(DATASET RECORDS)

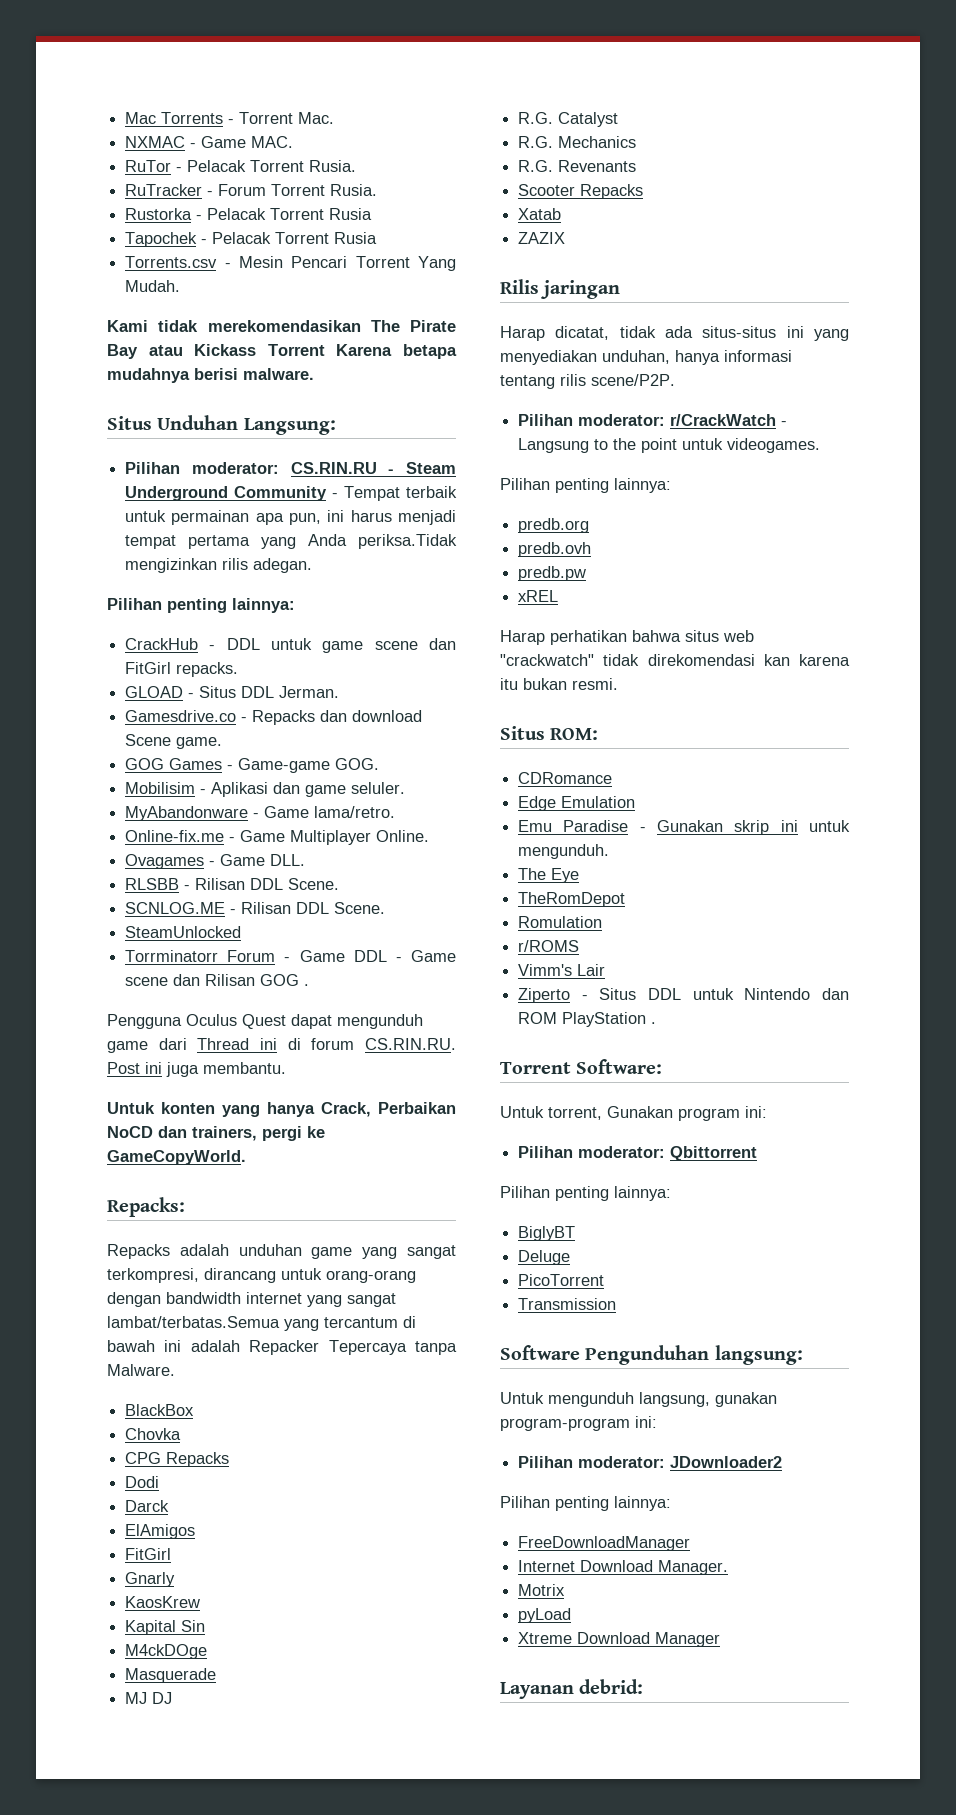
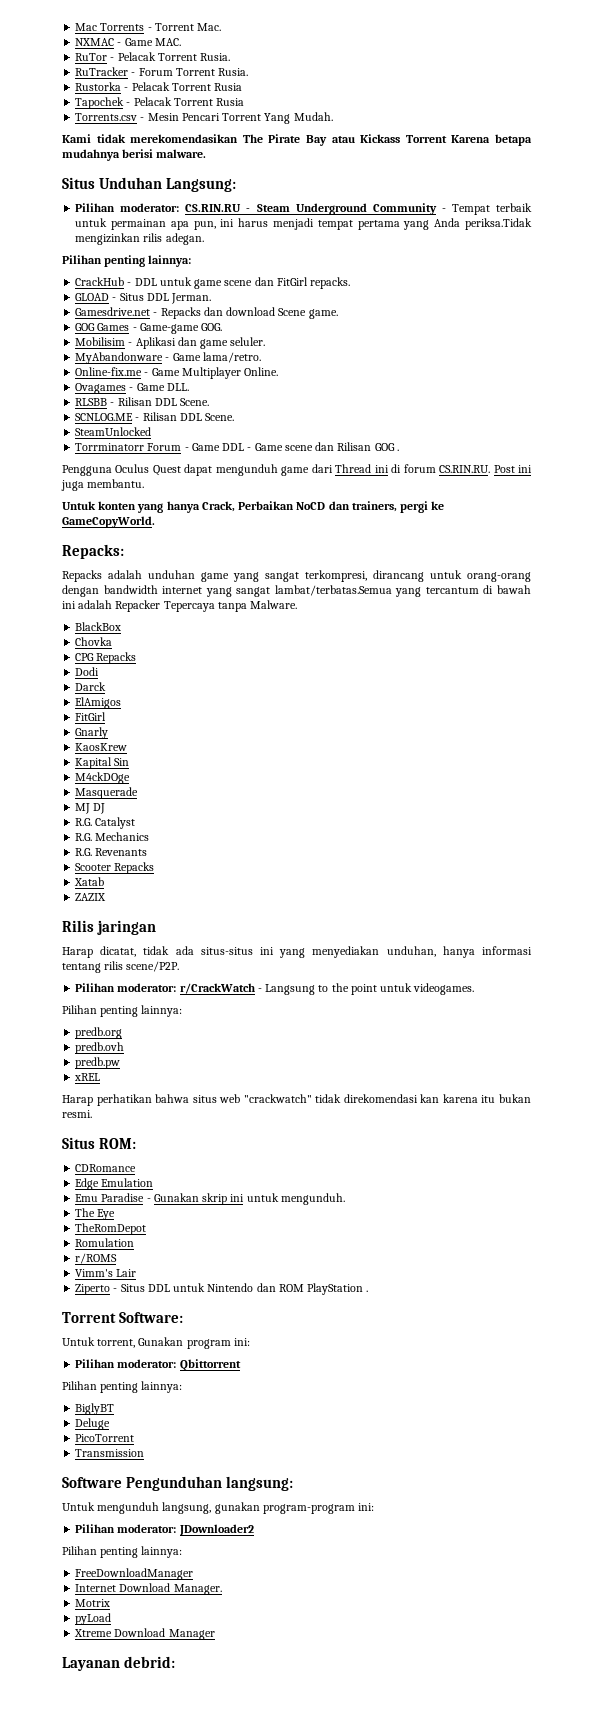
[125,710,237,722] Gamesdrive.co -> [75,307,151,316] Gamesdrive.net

(End DATASET RECORDS)
(DATASET RECORDS)

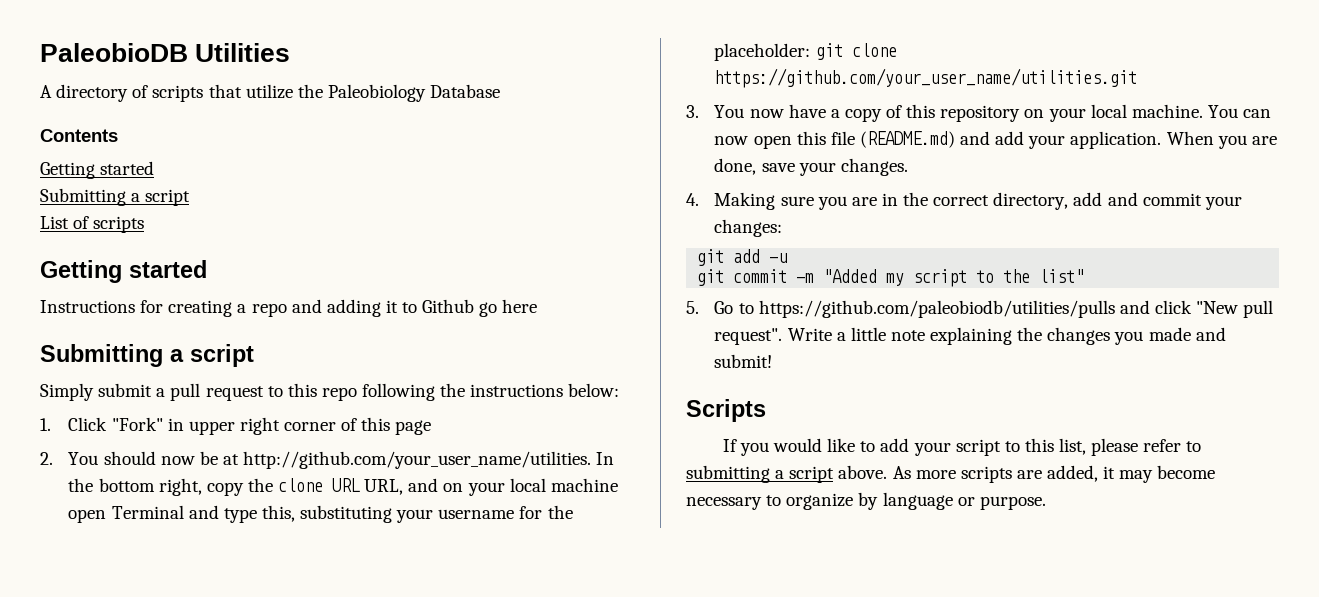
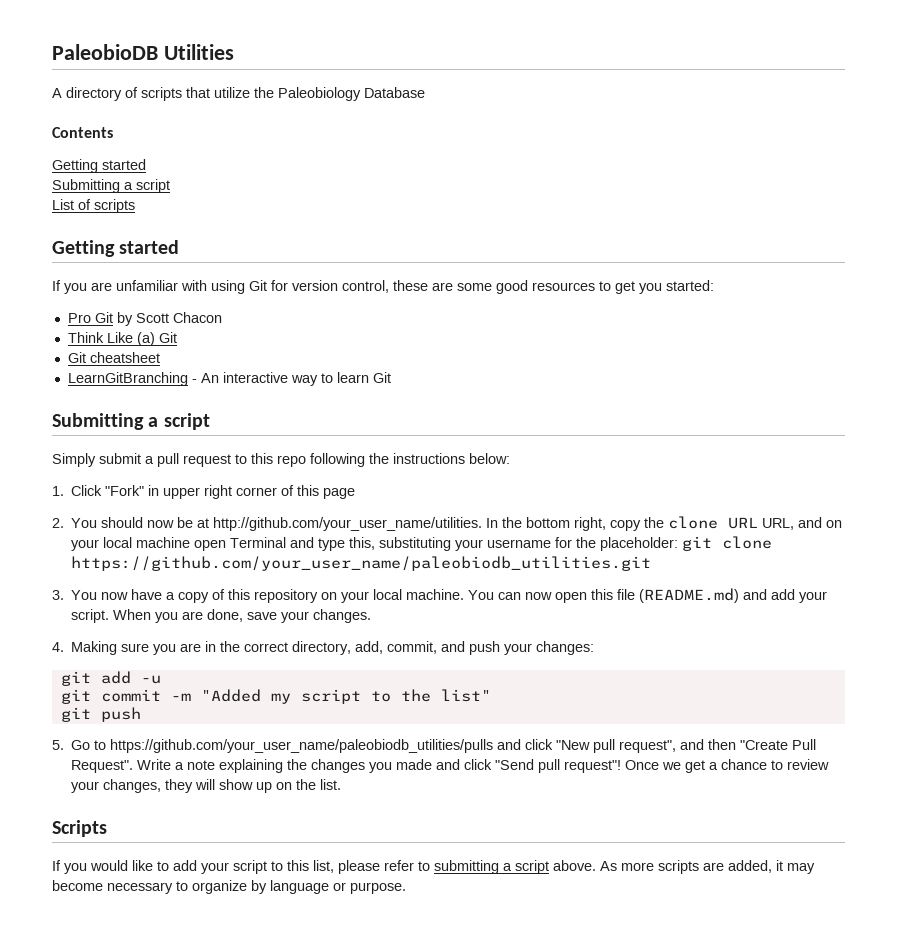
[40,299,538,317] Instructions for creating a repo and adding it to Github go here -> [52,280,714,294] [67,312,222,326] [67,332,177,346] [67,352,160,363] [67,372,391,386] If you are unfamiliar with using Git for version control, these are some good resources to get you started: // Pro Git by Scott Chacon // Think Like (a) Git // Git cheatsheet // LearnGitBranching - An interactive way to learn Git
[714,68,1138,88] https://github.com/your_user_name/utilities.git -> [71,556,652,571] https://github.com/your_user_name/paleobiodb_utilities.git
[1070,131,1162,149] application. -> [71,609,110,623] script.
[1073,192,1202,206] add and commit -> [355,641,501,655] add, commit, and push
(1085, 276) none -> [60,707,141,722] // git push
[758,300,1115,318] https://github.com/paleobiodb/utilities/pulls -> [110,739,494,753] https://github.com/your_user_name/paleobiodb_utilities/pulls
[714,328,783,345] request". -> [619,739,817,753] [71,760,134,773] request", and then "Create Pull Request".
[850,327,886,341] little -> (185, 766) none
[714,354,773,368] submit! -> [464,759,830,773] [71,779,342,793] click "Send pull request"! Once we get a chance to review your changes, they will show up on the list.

(End DATASET RECORDS)
(DATASET RECORDS)

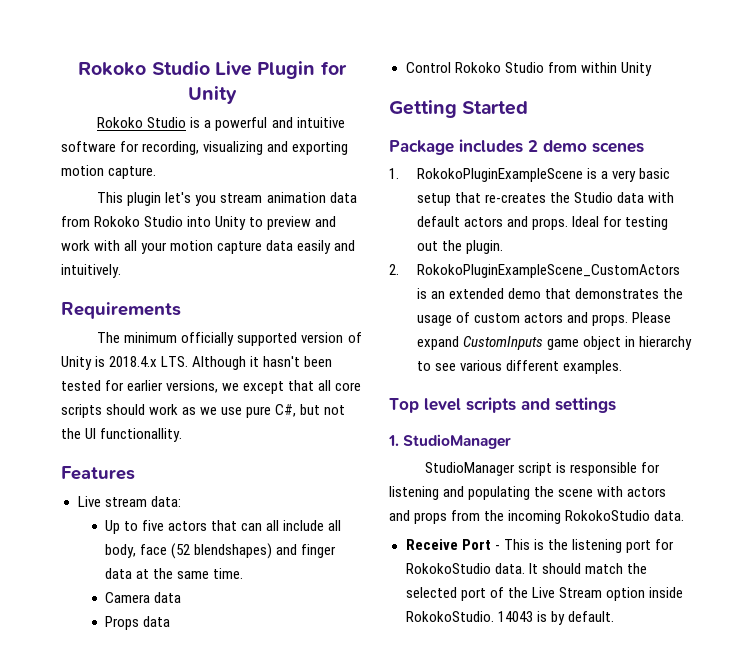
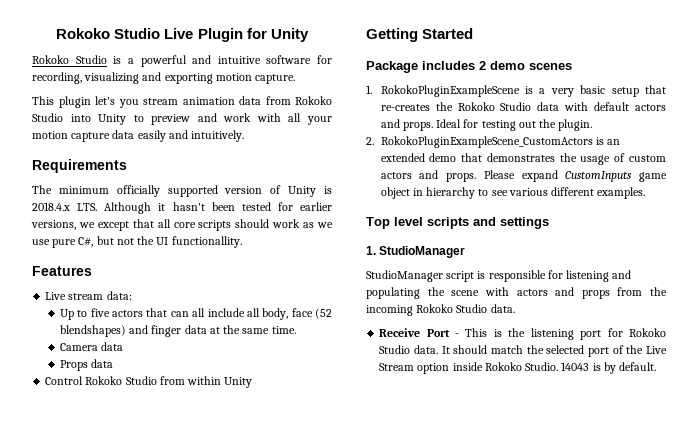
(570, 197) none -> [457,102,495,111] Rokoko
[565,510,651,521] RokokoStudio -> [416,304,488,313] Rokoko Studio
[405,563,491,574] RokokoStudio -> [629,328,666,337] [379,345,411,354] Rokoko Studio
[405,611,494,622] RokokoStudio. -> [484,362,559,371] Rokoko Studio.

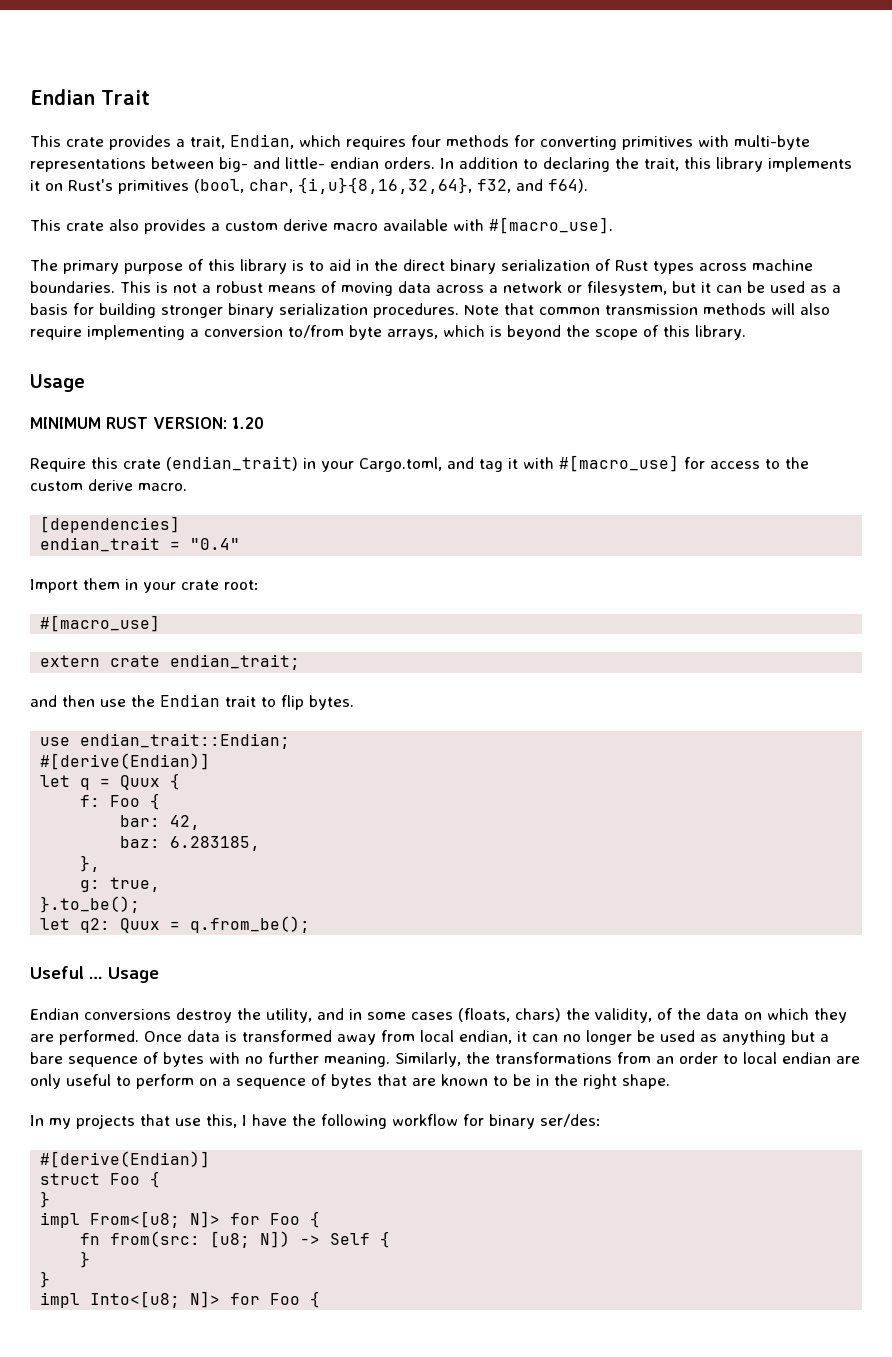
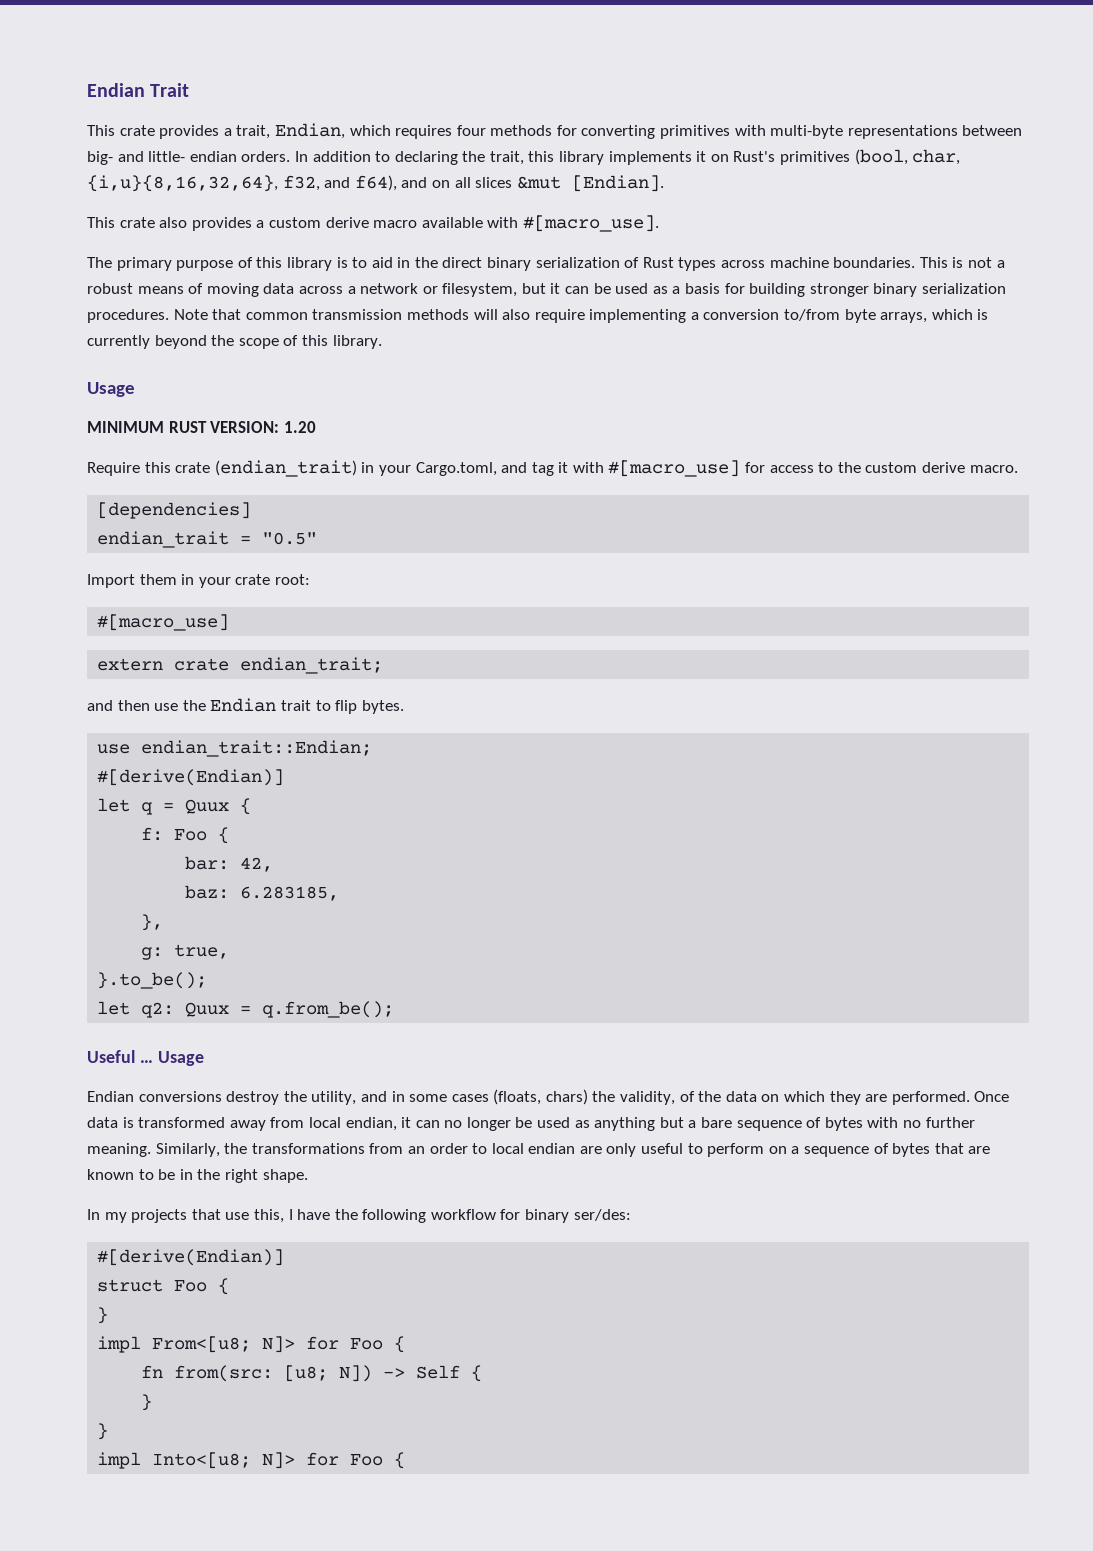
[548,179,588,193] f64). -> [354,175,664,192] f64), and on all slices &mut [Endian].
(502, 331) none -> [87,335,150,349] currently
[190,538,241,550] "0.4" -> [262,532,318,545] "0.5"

(End DATASET RECORDS)

Given the data above, which lines hold the string "RokokoStudio"? Return them.

→ RESPONSE FOR THIS EXERCISE
[565,510,651,521] RokokoStudio -> [416,304,488,313] Rokoko Studio
[405,563,491,574] RokokoStudio -> [629,328,666,337] [379,345,411,354] Rokoko Studio
[405,611,494,622] RokokoStudio. -> [484,362,559,371] Rokoko Studio.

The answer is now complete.